What started as a grassroots neighborhood effort — the stand collected $400 in its 2002 debut — has swelled into a major local event. (In fact, the kids aren't even making the lemonade anymore — it will be supplied by nearby Whole Foods Market.)
In 2009, LemonAid raised $8,500 for the Children's Clinic, which provides affordable health care to disadvantaged children. In 2010, the stand raised about $11,000 for Opportunity Knocks, a resource agency for the developmentally disabled. This year, proceeds will benefit Thrive Counseling, a social service, recovery and mental healthy agency in Oak Park.
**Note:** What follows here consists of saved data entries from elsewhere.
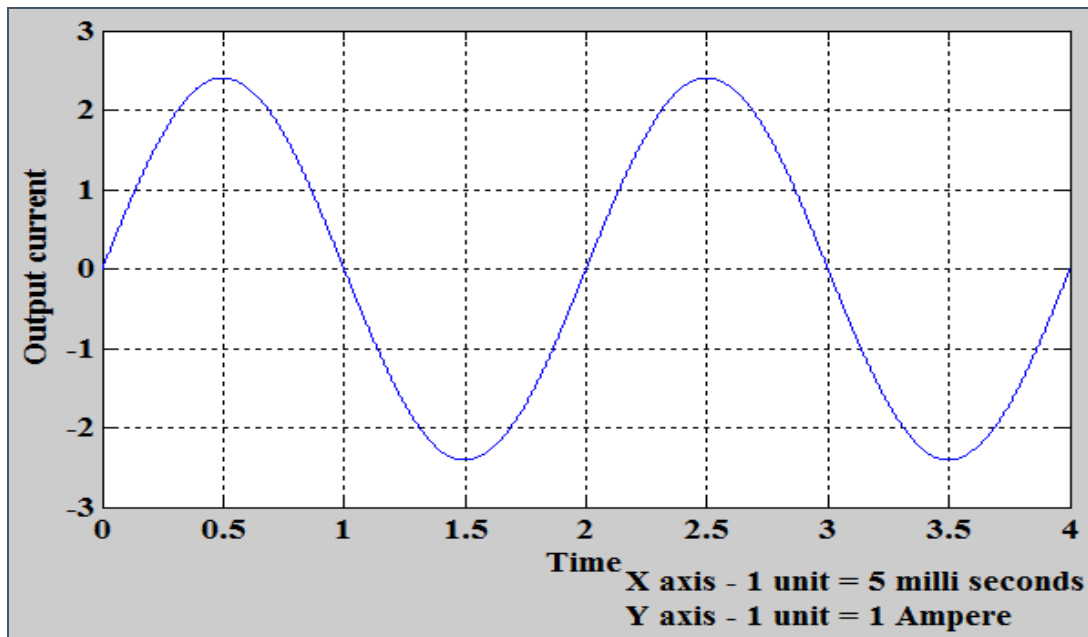
Figure 18. Output current vs. Time—R load (100 ohm)—Simulation.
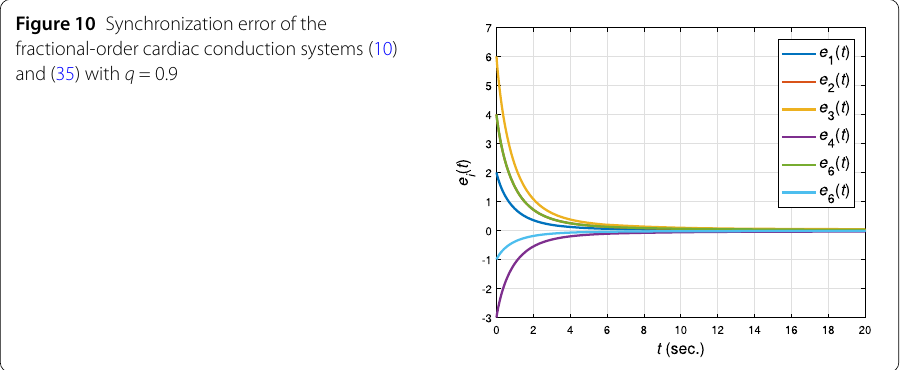
Figure 10 Synchronization error of the fractional-order cardiac conduction systems (10) and (35) with q =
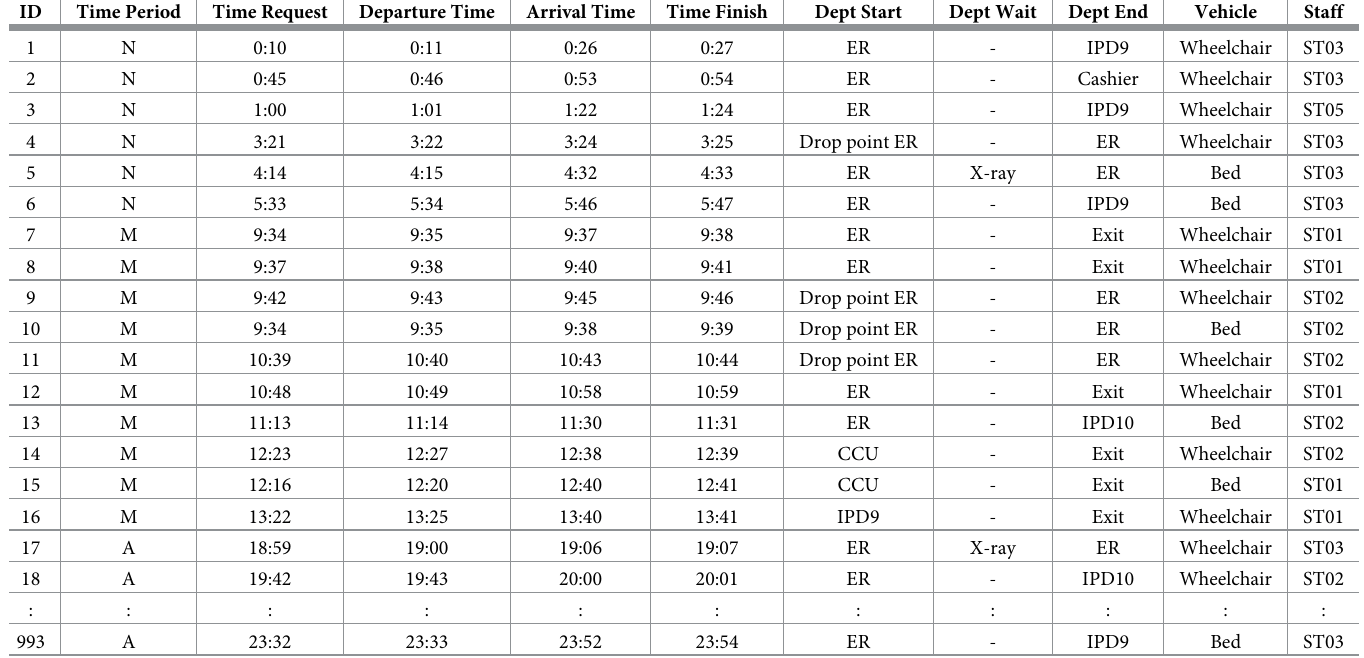
Table 3. Schedule of internal arrival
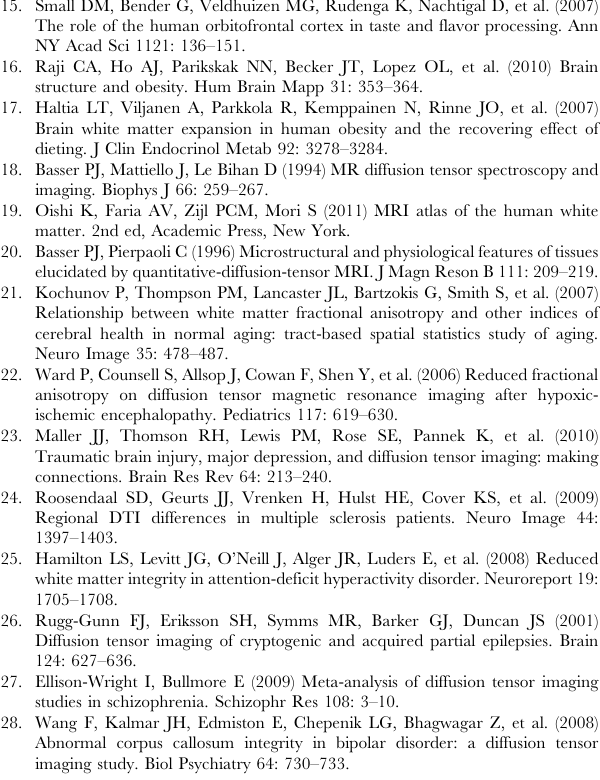
Table S1 List of subjects, with BMI and serum leptin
Between the bake sale, tent set-up and takedown, logistics and organizing, about 80 people, young and old, have worked to make this year's LemonAid stand the biggest yet.
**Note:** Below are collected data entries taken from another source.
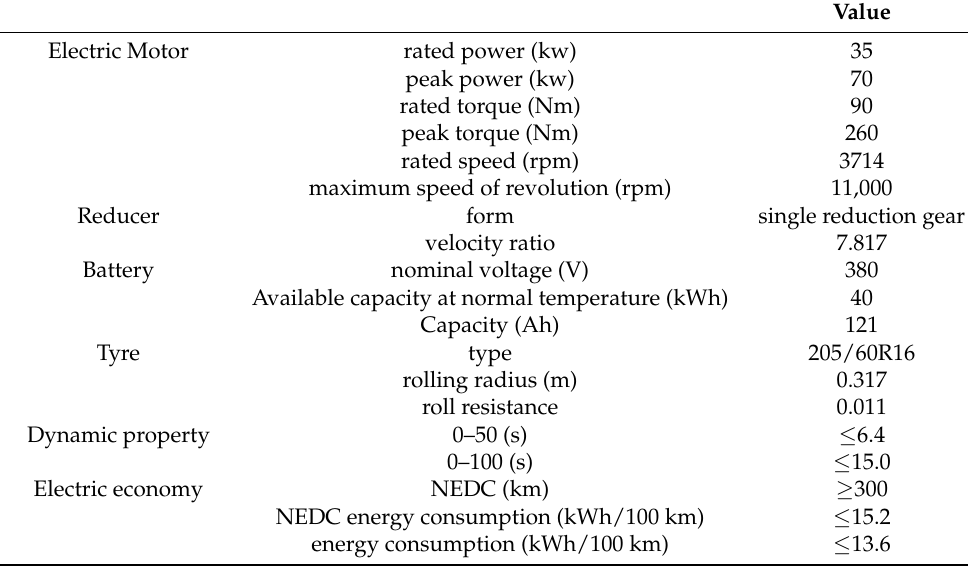
Table 2. Performance Parameter of the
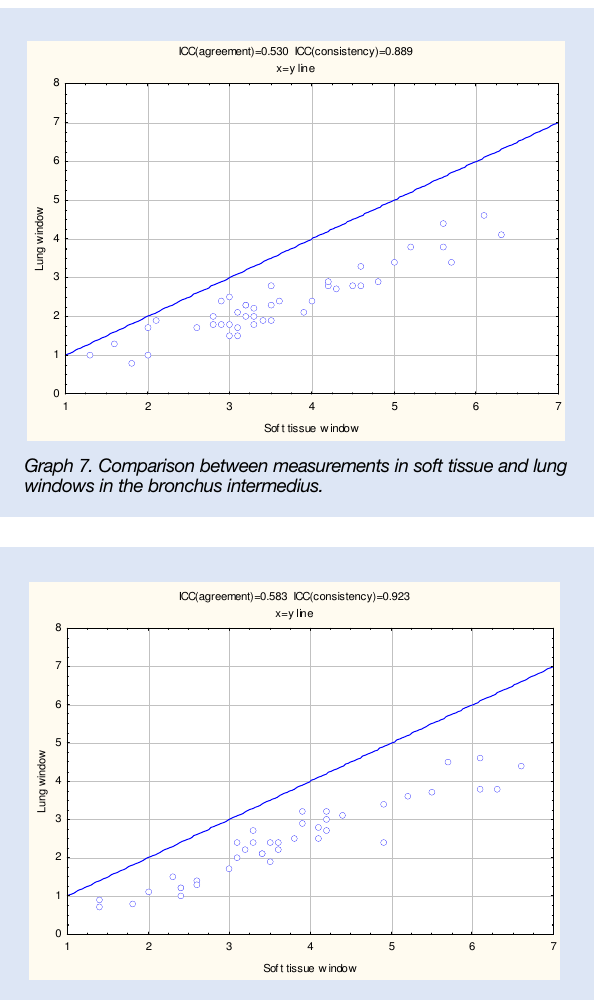
Graph 8. Comparison between measurements in soft tissue and lung windows in the left main bronchus.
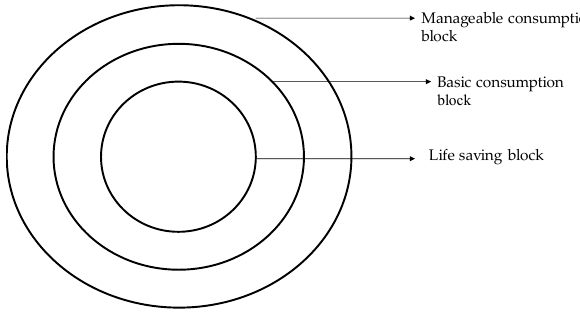
Figure 5. Water quantity and blocks based upon economics of water use. Source: Adapted from Liu [26].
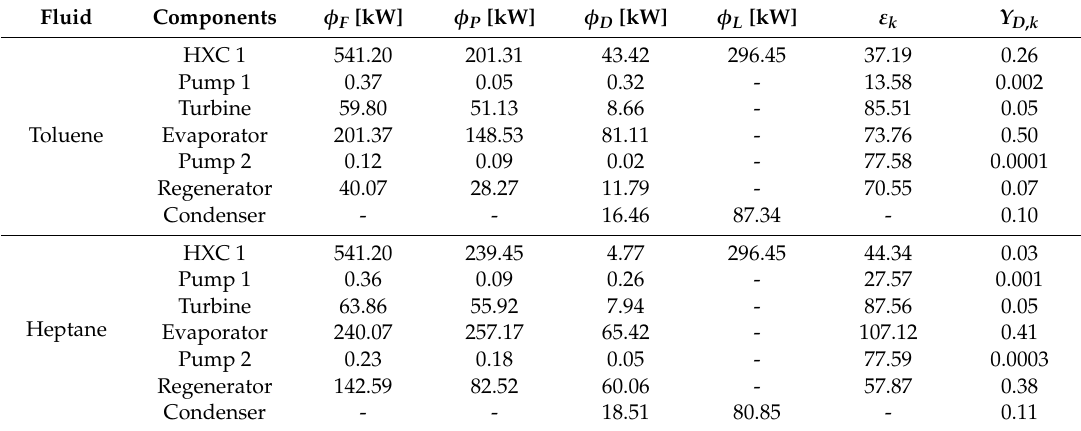
Table A2. Exergy analysis results for each component of the WHRS system based on RORC system using toluene and heptane. Fluid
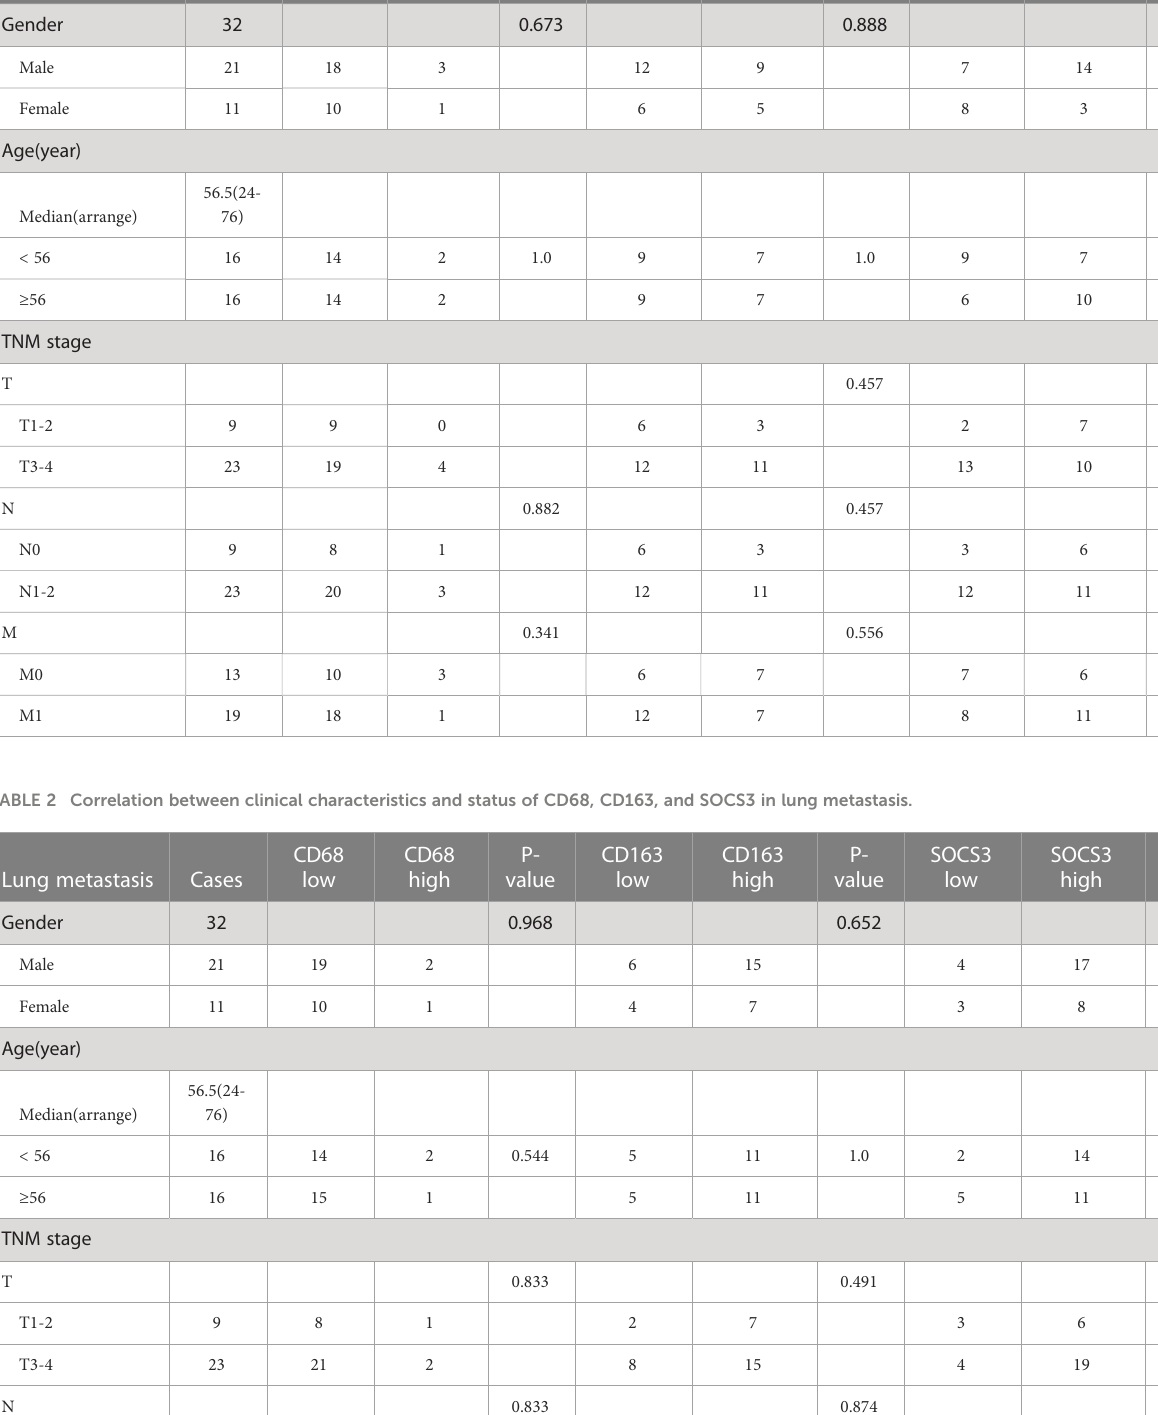
TABLE 1 Correlation between clinical characteristics and status of CD68, CD163, and SOCS3 in colon primary tumor. Colon primary tumor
Patty Henek, a River Forest resident who's helped put LemonAid together from its inception, said the neighborhood involvement is a testament to the day's comraderie and community spirit.
"That’s what keeps us going," she said. "The support we get from everybody is amazing."
For Olson, who's starting his senior year at Fenwick High School the perspective of ten years past has been eye-opening.
"As I’ve grown with this lemonade stand, I've seen how 9/11 stand has affected people. Now, I see that I can do something. Now I’m working to make a difference," he said. "It's changed my life."